URAIAN TUGAS:
Jawablah pertanyaan berikut berdasarkan teks tentang hukum dagang di bawah ini.
(a) Apa sifat KUH Dagang dan KUH Perdata menurut teks itu?
(b) Sejak tahun berapa perbuatan dagang diubah menjadi perbuatan perusahaan?
(c) Unsur apa saja yang harus dipenuhi agar seseorang dapat dikatakan menjalankan perusahaan?

DOKUMEN SUMBER:
%%
Senin, 29 April 2013

BAB 6 & 7 HUKUM DAGANG



1. Hubungan Hukum Perdata Dengan Hukum Dagang
Berdasarkan Pasal 1 dan Pasal 15 KUHD dapat diketahui kedudukan KUH Dagang terhadap KUH Perdata. Pengertiannya, KUH dagang merupakan hukum yang khusus (lex specialis), sedangkan KUH Perdata merupakan hukum yang bersifat umum (lex generalis), sehingga berlaku suatu asas “lex specialis derogat legi genelari”, artinya hukum yang khusus dapat mengesampingkan hukum yang umum.
2. Berlakunya Hukum Dagang
Sebelum tahun 1938 Hukum Dagang hanya mengikat kepada para pedagang saja yang melakukan usaha dagang. Kemudian, sejak tahun 1938 pengertian perbuatan dagang menajdi lebih luas dan dirubah menjadi perbuatan perusahaan yang mengandung arti menjadi lebih luas, sehingga berlaku bagi setiap pengusaha (perusahaan).
Ada beberapa pendapat yang dapat diambil kesimpulan bahwa seseorang baru dapat dikatakan menjalankan perusahaan jika telah memenuhi unsur-unsur, seperti berikut:
·         Terang-terangan.
·         Teratur.
·         Bertujuan untuk memperoleh keuntungan materi.
Suatu perusahaan yang dijalankan dapat berbentuk sebagai berikut:
·         Ia seorang diri saja.
·         Ia sendiri dan dibantu oleh para pembantu.
·         Orang lain yang mengelola dengan pembantu-pembantu.
%%
CUPLIKAN DATA:
%%
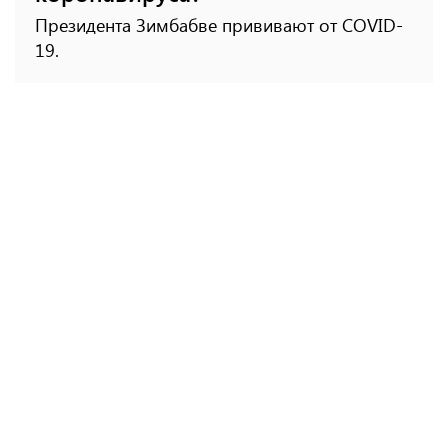
Президента Зимбабве прививают от COVID-
19.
%%
JAWABAN ANDA:
(a) KUH Dagang merupakan hukum yang khusus (lex specialis), sedangkan KUH Perdata merupakan hukum yang bersifat umum (lex generalis).
(b) Sejak tahun 1938.
(c) Terang-terangan, teratur, dan bertujuan untuk memperoleh keuntungan materi.